The idea of this project is to provide a system for writing controls in three.js so that:

  • Each control does one specific thing, such as rotate, move, or scale an object or rotate or move the camera.
  • Provide a class hierarchy to take care of most of the housekeeping of writing a control, so that, when you write one, you can just focus on the functionality.
  • Provide a control manager that can assign one or more controls to handle mouse or touch events with different buttons pressed or gestures.

If a mouse or touchpad is used, the handler triggered can also depend on which shift keys are pressed.

Example: Duality of Platonic Solids

In the examples there is a simple application that illustrates duality among platonic solids and demonstrates the variety of things that can be done with the control framework. You can see it in action on doguleez.com or you can build it and serve it yourself as described below.

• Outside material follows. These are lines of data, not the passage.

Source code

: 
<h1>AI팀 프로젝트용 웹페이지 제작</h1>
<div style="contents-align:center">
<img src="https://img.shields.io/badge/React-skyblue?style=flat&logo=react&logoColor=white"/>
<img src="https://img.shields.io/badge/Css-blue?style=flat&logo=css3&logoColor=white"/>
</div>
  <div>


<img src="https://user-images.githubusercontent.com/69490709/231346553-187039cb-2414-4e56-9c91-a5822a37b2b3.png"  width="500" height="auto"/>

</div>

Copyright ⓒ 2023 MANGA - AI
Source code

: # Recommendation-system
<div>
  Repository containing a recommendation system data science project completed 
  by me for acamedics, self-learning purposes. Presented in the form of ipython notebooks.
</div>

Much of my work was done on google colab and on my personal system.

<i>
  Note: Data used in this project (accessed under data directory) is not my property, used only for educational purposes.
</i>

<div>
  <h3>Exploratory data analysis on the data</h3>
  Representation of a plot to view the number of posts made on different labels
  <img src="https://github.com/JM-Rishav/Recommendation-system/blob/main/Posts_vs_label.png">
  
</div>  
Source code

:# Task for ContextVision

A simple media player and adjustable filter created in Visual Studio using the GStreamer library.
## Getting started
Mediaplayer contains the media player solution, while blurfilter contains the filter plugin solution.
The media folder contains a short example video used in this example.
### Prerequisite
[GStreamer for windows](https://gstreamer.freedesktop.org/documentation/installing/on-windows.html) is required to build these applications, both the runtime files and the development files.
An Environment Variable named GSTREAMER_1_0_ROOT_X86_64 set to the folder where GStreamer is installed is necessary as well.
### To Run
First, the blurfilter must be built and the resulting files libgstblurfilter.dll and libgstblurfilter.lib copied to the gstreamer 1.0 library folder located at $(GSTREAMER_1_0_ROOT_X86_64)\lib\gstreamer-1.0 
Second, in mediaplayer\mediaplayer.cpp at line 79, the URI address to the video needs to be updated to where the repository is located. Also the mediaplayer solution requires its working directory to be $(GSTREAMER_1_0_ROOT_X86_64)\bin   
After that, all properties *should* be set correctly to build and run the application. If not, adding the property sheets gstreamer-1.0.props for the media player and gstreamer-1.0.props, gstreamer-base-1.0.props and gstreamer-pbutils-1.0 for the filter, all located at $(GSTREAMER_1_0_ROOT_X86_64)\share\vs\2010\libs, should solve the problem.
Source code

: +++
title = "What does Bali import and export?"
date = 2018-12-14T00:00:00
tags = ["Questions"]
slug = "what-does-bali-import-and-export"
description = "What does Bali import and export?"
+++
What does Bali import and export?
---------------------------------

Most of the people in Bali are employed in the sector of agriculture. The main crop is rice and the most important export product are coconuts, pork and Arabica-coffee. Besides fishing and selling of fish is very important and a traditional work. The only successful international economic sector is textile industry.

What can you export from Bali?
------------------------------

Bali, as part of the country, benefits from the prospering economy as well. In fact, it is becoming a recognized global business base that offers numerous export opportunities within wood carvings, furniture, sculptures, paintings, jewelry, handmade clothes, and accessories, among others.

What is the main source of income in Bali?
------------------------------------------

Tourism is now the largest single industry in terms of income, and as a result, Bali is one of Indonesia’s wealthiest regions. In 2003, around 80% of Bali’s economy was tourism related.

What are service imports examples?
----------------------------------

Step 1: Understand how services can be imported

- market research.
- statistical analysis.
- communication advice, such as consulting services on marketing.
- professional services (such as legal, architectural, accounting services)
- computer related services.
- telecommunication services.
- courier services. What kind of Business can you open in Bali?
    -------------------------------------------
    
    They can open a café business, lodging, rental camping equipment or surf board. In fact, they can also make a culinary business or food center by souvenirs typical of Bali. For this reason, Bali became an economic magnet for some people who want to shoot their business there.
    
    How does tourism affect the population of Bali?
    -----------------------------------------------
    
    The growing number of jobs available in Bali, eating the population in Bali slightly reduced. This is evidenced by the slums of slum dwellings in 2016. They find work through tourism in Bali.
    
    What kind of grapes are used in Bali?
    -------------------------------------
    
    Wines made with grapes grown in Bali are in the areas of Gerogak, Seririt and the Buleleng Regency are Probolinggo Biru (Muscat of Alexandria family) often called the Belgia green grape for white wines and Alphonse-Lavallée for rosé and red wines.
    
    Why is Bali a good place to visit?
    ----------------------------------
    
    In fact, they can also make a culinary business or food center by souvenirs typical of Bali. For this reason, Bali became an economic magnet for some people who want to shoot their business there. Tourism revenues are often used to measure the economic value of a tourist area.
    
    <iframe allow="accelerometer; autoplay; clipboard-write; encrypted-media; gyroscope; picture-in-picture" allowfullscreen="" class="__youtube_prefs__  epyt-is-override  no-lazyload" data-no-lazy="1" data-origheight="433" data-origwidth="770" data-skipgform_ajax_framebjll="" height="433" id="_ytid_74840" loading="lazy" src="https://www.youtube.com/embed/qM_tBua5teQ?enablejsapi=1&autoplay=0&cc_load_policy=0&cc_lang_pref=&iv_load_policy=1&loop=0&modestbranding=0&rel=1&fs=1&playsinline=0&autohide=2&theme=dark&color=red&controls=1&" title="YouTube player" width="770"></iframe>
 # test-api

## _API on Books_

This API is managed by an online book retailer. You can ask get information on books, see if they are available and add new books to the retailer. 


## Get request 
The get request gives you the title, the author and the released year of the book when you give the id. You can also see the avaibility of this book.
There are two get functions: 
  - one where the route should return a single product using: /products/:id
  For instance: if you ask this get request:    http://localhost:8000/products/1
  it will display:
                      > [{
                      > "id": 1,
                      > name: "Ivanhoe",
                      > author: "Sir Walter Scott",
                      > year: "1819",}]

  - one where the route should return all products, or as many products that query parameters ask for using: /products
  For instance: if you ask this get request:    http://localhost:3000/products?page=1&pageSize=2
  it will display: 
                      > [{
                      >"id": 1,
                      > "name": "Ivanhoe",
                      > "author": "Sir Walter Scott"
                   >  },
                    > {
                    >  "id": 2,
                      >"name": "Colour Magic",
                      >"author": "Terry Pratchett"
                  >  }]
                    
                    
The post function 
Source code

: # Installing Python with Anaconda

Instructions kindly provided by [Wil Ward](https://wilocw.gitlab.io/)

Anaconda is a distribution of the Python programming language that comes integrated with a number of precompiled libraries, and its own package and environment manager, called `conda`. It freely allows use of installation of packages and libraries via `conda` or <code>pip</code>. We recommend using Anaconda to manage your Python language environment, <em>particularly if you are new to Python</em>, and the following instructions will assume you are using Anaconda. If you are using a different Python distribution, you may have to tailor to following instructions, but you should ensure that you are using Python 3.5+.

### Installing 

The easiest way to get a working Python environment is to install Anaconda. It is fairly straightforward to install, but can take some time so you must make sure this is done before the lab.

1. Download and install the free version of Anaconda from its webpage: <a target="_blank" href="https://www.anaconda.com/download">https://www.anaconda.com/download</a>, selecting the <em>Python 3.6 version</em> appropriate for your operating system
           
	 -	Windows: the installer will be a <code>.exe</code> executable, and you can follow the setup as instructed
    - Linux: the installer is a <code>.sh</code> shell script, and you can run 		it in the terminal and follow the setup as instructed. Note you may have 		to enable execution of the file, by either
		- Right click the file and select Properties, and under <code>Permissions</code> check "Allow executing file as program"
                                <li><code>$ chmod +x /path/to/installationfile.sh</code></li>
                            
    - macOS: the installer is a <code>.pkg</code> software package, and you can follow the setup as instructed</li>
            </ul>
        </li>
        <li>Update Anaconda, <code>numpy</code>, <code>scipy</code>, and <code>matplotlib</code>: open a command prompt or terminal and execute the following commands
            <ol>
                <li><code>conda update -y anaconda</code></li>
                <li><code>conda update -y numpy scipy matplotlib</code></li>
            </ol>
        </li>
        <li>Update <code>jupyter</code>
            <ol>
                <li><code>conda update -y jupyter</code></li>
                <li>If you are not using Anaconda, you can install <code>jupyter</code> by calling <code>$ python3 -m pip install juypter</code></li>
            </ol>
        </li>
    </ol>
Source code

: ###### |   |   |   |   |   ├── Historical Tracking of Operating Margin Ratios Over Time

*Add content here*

The initial page of the describes the different things you can do with the controls in it.

Building the Control Framework

Note that this repository contains pre-built versions of the control framework library and the duality example, so you don't have to build unless you make changes to the code. Further, the whole thing is written with ES6 modules, so with minor tinkering you can just use those directly and never build.

To build:

First, install node.js, if necessary. Then:

$ git clone <control framework url>
$ cd control-framework
$ npm install

Now do the following:

$ npm run lib
$ npm run duality

The first builds (concatenates) the framework library and the second does the same for the duality javascript, both using rollup. It also builds concatenated ES6 modules for each.

Or you can do:

$ npm run build-uglify
$ npm run build-uglify-duality

which also compress the concatenated code and prepend the license. But compressing is not really necessary because the code is quite small.

Serving the Duality Example

From the project root directory or from a directory containing it, you can serve the planetarium though your favorite HTTP server. You will need to use an HTTP server rather than simply reading heliocentric.html or heliocentric-mobile.html from file, because browsers do not permit some WebGL operations for a page read from file.

I use http-server, which you can install using npm.

$ npm install http-server
$ http-server -c-1

The "-c-1" is to prevent browser caching (because you are doing development and always want the browser to use your latest code).

Now you should be able to access the duality example at

http://localhost:8080/examples/index.html

This page gives instructions on how to use the controls.